Ownership breakdown: Aldar holds 60% of the JV, while Mubadala holds 40%. A Mubadala unit is also a major shareholder in Aldar Properties. The two recently partnered to launch a real estate investment platform based in ADGM, targeting USD 1 bn from its first fund. They earlier entered into a tie-up with Ares on a USD 1 bn real estate fund targeting the UK and Europe.
The push comes as space in ADGM is tighter than ever, with record demand for financial-grade office space. The number of operational entities in the zone reached 3.2k in 3Q 2025, up 43% y-o-y, with nearly 11.9k active licenses and a workforce nearing 40k. Citywide, office vacancy in Abu Dhabi stood at 1.5% in 3Q, while prime space saw 0.1% availability and grade A plots saw 1%, keeping rents high. On the demand side, office space requirements rose 110% y-o-y during 1H.
Occupancy earlier this year touched 97%, leaving firms struggling to secure adequate space despite the expansion of ADGM’s jurisdiction to neighboring Al Reem Island. Major managers including KKR and Man Group recently announced Abu Dhabi office launches.
The demand’s been visible on the ground: Brevan Howard told attendees at Abu Dhabi Finance Week that “we’ve run out and we have a wait-list of people that want to come here, so we’re going to need to take more space,” Reuters reports. The hedge fund, which opened locally in 2023 with five staff, is expanding through a platform with Lunate backed by an initial USD 2 bn commitment.

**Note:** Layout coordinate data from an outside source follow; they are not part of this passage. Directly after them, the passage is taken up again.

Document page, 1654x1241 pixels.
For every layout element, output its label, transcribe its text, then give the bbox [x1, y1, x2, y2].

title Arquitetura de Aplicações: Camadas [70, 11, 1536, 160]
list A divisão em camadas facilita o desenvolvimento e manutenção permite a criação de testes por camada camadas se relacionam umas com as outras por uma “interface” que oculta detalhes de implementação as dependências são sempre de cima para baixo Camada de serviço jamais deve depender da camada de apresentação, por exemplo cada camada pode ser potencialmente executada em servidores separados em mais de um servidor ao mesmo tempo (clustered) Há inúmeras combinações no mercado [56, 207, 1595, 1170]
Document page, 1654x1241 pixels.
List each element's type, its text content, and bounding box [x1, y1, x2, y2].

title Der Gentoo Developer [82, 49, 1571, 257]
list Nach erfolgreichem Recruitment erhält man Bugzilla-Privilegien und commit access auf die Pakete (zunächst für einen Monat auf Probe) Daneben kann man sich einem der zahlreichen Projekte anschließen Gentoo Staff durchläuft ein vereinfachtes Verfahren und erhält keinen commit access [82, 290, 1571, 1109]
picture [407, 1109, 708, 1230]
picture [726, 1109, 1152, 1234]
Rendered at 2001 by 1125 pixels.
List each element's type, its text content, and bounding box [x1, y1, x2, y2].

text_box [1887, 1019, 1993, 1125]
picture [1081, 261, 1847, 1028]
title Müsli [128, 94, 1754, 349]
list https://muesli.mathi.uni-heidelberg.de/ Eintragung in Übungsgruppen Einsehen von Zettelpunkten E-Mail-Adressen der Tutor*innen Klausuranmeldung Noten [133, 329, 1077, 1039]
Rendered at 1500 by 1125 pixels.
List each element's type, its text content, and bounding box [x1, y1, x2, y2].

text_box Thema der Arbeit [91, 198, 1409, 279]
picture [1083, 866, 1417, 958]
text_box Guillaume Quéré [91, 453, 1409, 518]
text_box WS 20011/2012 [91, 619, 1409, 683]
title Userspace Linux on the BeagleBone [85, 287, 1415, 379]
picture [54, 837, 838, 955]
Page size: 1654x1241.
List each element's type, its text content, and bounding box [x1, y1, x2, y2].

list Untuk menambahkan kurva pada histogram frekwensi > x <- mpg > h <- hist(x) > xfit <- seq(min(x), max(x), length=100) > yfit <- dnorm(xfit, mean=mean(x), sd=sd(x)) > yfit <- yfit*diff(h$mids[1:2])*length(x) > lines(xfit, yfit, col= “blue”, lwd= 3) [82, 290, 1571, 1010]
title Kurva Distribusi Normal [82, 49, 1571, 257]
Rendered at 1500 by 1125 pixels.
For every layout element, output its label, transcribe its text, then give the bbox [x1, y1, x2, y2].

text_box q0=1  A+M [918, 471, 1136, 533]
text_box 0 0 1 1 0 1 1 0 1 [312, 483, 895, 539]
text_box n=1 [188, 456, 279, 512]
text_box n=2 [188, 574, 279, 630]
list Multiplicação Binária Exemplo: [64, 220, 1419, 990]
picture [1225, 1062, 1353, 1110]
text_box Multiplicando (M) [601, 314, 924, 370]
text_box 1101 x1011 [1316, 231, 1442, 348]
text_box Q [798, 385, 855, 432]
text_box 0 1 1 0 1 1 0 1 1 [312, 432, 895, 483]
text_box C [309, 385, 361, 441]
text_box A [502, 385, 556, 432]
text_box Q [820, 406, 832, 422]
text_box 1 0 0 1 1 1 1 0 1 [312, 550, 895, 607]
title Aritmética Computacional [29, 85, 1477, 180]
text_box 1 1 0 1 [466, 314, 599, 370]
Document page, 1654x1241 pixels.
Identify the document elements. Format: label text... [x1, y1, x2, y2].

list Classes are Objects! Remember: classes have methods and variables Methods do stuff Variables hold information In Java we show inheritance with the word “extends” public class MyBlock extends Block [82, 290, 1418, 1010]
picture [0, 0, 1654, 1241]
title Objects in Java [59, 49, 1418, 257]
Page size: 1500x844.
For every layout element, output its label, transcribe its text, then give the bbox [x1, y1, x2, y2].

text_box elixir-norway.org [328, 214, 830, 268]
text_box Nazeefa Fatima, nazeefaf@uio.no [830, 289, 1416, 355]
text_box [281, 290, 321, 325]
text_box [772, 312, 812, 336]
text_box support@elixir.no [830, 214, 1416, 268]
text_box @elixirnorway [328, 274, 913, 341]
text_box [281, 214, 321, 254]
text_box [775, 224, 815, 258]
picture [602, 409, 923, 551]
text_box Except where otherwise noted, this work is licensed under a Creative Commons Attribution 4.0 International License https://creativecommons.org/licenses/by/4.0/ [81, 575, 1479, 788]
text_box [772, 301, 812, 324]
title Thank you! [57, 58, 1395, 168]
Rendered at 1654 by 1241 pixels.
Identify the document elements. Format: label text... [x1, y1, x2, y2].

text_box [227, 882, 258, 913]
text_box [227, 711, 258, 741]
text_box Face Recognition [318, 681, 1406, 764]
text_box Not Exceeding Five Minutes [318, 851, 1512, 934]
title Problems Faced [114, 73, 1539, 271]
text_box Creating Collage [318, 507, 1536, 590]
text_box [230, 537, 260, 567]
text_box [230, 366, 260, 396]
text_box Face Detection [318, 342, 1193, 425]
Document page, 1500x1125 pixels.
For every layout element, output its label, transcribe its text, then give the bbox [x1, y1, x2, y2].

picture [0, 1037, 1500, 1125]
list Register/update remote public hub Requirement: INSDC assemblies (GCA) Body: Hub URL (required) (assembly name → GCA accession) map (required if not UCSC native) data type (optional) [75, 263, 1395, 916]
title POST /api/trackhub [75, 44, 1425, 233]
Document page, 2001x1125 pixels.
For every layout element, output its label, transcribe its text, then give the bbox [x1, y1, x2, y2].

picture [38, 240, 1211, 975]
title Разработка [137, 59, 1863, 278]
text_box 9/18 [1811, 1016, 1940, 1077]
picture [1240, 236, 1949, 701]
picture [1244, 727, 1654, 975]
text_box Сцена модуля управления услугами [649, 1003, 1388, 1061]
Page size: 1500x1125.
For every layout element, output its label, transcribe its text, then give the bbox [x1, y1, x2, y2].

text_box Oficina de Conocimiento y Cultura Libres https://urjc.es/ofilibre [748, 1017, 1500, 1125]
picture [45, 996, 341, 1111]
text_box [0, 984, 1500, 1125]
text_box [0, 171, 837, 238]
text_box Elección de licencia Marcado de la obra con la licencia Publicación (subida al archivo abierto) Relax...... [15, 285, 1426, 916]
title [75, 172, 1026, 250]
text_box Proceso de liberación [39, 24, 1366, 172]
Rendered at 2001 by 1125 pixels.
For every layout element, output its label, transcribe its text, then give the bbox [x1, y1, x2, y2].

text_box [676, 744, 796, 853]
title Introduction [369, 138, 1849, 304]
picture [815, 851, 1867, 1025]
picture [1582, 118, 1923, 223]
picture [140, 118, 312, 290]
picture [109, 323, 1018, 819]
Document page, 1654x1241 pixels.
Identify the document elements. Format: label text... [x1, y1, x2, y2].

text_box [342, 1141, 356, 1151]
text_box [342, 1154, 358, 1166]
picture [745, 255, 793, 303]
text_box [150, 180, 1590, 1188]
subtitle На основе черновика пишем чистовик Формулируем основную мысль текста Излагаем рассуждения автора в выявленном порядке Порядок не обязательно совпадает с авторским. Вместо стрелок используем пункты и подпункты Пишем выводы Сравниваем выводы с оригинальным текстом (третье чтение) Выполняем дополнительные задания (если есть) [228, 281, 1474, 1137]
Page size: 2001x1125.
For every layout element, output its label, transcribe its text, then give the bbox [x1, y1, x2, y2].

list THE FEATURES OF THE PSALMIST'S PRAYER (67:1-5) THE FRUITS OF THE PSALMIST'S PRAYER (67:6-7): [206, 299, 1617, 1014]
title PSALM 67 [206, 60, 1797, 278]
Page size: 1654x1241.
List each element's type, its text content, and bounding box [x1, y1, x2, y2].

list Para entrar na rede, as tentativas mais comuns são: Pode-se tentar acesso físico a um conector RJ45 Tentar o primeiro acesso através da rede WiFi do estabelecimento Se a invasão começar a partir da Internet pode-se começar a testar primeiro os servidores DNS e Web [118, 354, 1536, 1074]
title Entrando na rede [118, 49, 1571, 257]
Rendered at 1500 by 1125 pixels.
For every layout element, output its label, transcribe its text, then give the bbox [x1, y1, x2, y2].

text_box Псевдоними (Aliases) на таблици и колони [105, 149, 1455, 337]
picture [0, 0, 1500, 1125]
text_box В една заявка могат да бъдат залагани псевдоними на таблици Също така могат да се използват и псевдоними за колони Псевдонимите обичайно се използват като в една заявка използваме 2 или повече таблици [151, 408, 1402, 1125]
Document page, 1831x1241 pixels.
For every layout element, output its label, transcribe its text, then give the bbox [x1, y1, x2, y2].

And a few more are joining the party-
US-based hedge fund Balyasny Asset Management is preparing to open an ADGM office, roughly two years after launching in Dubai, Bloomberg reports citing a source with knowledge of the matter. The USD 29 bn fund applied for permission and is looking to start operations in 1H 2026.
The move would count Balyasny among those opting for a setup in both Abu Dhabi and Dubai, with Hudson Bay Capital Management and Brevan Howard Asset Management also having chosen a dual-emirate presence to tap into sovereign wealth in Abu Dhabi and private capital pools in Dubai.
Cantor is also setting up shop in ADGM: US investment bank Cantor, part of Cantor Fitzgerald group, is opening a new office in ADGM after securing in-principle approval for a financial services permission, according to a press release. Final approval is expected in 1Q 2026.
Our friend Ali Khalpey is leading the regional buildout. He joined the firm earlier this year as head of Middle East investment banking and capital markets — after his tenure as EFG Hermes equity capital markets head — to lead GCC expansion, focusing on capital markets and advisory.